[ENTRIES]:
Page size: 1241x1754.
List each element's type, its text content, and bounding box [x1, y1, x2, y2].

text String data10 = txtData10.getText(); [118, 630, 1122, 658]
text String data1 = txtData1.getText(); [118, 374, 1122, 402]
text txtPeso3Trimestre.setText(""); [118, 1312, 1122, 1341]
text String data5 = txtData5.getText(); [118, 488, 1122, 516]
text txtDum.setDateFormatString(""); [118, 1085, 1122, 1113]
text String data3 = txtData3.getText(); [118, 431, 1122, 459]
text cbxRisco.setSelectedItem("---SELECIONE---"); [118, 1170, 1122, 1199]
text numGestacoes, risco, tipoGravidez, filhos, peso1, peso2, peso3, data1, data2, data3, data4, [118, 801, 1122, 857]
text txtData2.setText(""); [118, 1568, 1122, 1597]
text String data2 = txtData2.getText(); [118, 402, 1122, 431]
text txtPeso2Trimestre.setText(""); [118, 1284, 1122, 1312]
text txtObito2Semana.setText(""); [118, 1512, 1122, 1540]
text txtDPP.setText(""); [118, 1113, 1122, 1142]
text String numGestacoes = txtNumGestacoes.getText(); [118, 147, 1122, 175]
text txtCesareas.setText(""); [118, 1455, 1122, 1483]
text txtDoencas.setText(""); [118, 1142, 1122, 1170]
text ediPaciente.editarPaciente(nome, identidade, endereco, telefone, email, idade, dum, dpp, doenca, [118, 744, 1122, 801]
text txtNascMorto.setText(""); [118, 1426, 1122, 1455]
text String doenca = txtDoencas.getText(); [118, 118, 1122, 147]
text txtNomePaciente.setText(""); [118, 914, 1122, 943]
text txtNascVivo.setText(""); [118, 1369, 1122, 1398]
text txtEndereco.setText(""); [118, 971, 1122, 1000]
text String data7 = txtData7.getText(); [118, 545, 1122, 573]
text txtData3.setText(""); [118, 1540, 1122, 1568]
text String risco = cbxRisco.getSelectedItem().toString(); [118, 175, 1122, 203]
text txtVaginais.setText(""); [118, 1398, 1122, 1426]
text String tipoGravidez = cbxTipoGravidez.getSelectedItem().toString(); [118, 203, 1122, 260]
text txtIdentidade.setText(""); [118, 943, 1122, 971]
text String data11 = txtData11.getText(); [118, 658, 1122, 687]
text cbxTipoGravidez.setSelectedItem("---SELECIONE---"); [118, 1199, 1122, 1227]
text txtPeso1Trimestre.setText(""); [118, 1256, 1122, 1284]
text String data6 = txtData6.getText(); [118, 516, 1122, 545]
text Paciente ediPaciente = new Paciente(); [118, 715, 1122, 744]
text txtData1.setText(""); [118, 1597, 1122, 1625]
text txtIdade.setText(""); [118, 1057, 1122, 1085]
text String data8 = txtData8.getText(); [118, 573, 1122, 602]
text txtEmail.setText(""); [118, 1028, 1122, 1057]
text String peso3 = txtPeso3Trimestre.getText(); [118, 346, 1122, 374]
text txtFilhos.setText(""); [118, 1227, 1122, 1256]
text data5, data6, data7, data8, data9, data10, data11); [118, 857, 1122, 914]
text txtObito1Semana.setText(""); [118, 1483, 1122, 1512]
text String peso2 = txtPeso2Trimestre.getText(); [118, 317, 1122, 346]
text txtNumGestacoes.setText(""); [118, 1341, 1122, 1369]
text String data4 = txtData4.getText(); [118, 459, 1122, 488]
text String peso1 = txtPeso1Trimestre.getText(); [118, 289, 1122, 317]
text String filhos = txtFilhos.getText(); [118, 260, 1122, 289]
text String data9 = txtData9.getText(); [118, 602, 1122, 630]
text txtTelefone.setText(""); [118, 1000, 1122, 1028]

[THE REQUEST]: Quote the lines of the data above from the line with "text String data10" to the line with "text String data2", including both of those lines.

[THE RESPONSE]:
text String data10 = txtData10.getText(); [118, 630, 1122, 658]
text String data1 = txtData1.getText(); [118, 374, 1122, 402]
text txtPeso3Trimestre.setText(""); [118, 1312, 1122, 1341]
text String data5 = txtData5.getText(); [118, 488, 1122, 516]
text txtDum.setDateFormatString(""); [118, 1085, 1122, 1113]
text String data3 = txtData3.getText(); [118, 431, 1122, 459]
text cbxRisco.setSelectedItem("---SELECIONE---"); [118, 1170, 1122, 1199]
text numGestacoes, risco, tipoGravidez, filhos, peso1, peso2, peso3, data1, data2, data3, data4, [118, 801, 1122, 857]
text txtData2.setText(""); [118, 1568, 1122, 1597]
text String data2 = txtData2.getText(); [118, 402, 1122, 431]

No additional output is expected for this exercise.